----- Material provided
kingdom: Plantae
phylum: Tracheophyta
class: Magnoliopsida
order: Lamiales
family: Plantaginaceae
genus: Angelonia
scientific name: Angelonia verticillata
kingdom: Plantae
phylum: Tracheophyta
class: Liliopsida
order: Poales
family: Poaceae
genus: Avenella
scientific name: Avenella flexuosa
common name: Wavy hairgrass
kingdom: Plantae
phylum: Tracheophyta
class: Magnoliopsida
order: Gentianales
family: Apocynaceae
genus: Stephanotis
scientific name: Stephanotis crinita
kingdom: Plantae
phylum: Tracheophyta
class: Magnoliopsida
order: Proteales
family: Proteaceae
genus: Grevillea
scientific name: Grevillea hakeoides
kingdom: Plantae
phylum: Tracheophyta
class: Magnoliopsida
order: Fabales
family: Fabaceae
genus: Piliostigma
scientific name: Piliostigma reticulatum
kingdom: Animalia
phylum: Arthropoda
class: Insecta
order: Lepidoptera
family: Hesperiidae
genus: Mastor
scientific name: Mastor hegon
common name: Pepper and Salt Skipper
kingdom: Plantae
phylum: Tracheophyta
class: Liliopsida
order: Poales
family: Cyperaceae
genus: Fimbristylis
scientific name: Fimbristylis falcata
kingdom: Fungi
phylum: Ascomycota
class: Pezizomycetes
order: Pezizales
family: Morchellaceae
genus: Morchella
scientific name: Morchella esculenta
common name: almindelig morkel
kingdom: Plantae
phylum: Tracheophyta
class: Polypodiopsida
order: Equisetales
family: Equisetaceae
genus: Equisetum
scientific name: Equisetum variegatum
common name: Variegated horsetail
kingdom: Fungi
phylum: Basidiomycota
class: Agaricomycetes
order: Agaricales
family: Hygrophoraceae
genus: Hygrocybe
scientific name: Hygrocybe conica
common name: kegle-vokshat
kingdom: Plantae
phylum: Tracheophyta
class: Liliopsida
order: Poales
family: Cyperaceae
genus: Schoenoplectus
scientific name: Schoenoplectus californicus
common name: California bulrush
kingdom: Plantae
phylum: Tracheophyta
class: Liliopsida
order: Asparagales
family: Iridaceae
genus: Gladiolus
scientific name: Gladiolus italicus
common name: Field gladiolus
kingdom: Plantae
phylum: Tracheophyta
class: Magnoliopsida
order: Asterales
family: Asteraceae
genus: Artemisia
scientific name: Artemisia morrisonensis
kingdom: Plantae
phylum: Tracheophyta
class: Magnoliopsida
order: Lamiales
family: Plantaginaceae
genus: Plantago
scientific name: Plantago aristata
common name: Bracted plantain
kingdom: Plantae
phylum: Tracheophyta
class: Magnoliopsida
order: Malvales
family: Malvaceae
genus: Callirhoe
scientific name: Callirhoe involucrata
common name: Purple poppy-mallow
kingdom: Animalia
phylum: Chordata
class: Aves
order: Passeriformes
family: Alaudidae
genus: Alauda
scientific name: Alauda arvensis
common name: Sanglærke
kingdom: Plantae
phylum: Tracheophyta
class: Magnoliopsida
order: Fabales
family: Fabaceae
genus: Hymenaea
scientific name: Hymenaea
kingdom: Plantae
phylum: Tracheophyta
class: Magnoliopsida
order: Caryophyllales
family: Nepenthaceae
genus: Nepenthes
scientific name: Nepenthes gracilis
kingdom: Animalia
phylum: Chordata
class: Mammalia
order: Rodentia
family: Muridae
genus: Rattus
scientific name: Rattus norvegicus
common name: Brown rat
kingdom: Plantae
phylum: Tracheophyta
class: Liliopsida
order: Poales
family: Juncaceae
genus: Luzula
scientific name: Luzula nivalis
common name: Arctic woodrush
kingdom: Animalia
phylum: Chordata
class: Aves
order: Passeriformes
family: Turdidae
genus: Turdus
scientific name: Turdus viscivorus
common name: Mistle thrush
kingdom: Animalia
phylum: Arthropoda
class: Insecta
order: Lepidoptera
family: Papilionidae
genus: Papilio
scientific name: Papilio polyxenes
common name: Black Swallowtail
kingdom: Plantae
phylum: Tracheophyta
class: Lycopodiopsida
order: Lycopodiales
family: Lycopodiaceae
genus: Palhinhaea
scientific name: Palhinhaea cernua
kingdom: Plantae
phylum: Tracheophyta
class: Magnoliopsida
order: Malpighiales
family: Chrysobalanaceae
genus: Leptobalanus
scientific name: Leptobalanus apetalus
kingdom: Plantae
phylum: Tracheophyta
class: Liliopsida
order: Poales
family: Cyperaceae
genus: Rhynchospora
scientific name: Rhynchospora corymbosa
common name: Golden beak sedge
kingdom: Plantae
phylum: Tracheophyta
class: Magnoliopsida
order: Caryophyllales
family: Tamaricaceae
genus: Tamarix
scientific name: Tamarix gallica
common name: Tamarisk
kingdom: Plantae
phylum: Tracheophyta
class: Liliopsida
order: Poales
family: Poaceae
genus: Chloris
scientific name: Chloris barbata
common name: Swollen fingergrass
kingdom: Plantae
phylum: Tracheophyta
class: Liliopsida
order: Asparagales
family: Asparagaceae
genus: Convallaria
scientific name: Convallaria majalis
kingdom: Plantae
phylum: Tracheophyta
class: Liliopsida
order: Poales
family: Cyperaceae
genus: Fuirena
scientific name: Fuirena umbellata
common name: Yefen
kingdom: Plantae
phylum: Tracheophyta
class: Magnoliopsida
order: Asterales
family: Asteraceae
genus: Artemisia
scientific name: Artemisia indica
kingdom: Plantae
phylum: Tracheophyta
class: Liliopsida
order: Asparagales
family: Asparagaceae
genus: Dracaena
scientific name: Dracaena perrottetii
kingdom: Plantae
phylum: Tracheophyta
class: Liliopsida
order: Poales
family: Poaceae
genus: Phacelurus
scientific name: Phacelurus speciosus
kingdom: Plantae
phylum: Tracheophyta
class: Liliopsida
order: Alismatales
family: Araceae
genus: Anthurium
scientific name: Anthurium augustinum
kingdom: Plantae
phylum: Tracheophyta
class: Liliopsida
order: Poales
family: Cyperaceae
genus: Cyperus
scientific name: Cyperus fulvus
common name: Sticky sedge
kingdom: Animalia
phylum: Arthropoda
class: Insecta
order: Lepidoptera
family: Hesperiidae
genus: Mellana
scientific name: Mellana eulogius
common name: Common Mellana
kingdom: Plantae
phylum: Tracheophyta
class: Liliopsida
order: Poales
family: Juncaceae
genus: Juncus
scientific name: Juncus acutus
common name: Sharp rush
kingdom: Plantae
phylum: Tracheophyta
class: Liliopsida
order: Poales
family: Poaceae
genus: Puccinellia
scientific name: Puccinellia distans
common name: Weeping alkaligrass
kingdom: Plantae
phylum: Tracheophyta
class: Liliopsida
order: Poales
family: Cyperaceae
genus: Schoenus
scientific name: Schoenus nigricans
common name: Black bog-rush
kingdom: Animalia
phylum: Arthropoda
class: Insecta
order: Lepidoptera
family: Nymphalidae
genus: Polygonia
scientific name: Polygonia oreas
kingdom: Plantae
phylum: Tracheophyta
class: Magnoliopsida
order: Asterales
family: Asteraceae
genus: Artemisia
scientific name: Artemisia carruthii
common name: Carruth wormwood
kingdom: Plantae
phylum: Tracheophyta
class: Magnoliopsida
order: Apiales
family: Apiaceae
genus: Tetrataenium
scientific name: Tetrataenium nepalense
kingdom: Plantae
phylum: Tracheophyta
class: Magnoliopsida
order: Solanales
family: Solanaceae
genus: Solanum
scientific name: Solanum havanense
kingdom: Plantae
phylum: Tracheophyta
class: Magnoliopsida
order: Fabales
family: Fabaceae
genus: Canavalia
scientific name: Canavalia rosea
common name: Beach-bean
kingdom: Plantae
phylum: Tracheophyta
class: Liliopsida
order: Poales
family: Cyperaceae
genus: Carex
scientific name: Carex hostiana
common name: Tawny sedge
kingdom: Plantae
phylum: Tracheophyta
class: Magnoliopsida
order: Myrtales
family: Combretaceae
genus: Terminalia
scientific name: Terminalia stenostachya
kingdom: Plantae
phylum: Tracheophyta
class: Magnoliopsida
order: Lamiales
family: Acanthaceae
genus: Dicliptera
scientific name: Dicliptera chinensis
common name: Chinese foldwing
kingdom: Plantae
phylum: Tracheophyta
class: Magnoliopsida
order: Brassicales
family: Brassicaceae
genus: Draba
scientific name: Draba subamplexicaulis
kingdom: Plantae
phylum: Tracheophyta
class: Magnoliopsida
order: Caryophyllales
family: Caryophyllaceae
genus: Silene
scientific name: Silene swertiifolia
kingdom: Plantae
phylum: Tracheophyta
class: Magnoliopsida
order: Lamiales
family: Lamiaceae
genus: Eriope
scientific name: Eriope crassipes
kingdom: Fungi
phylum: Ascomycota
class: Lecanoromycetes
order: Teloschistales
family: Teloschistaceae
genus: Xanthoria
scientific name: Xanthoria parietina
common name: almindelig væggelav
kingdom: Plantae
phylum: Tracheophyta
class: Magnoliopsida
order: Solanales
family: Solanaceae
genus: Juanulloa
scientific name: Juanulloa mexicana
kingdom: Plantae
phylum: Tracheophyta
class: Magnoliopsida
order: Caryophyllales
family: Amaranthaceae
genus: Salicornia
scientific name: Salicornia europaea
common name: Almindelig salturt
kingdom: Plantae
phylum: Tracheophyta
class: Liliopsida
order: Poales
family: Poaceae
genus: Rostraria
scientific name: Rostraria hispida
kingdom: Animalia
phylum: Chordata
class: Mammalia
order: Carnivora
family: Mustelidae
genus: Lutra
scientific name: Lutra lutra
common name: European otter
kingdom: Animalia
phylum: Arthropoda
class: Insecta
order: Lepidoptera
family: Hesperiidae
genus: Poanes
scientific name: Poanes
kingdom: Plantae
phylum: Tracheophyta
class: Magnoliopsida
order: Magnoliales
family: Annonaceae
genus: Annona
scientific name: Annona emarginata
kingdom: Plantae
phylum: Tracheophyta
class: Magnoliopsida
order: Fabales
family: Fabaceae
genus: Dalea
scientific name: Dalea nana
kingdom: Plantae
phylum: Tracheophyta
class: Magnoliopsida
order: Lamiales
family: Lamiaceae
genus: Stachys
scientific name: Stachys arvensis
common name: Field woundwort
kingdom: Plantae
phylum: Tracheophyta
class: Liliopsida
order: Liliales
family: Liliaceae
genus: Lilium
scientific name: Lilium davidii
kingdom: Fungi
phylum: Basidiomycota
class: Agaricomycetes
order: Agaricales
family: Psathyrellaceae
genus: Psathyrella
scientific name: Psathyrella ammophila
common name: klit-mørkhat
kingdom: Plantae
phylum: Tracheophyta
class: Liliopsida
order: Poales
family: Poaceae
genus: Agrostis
----------
=== The request ===
Please arrange the lines as a Markdown table with the columns "No." and "Line," starting at the first line of the rows and ending at the line that contains "scientific name: Grevillea hakeoides". Leave out any blank lines.

=== Completed exercise ===
| No. | Line |
|---|---|
| 1 | kingdom: Plantae |
| 2 | phylum: Tracheophyta |
| 3 | class: Magnoliopsida |
| 4 | order: Lamiales |
| 5 | family: Plantaginaceae |
| 6 | genus: Angelonia |
| 7 | scientific name: Angelonia verticillata |
| 8 | kingdom: Plantae |
| 9 | phylum: Tracheophyta |
| 10 | class: Liliopsida |
| 11 | order: Poales |
| 12 | family: Poaceae |
| 13 | genus: Avenella |
| 14 | scientific name: Avenella flexuosa |
| 15 | common name: Wavy hairgrass |
| 16 | kingdom: Plantae |
| 17 | phylum: Tracheophyta |
| 18 | class: Magnoliopsida |
| 19 | order: Gentianales |
| 20 | family: Apocynaceae |
| 21 | genus: Stephanotis |
| 22 | scientific name: Stephanotis crinita |
| 23 | kingdom: Plantae |
| 24 | phylum: Tracheophyta |
| 25 | class: Magnoliopsida |
| 26 | order: Proteales |
| 27 | family: Proteaceae |
| 28 | genus: Grevillea |
| 29 | scientific name: Grevillea hakeoides |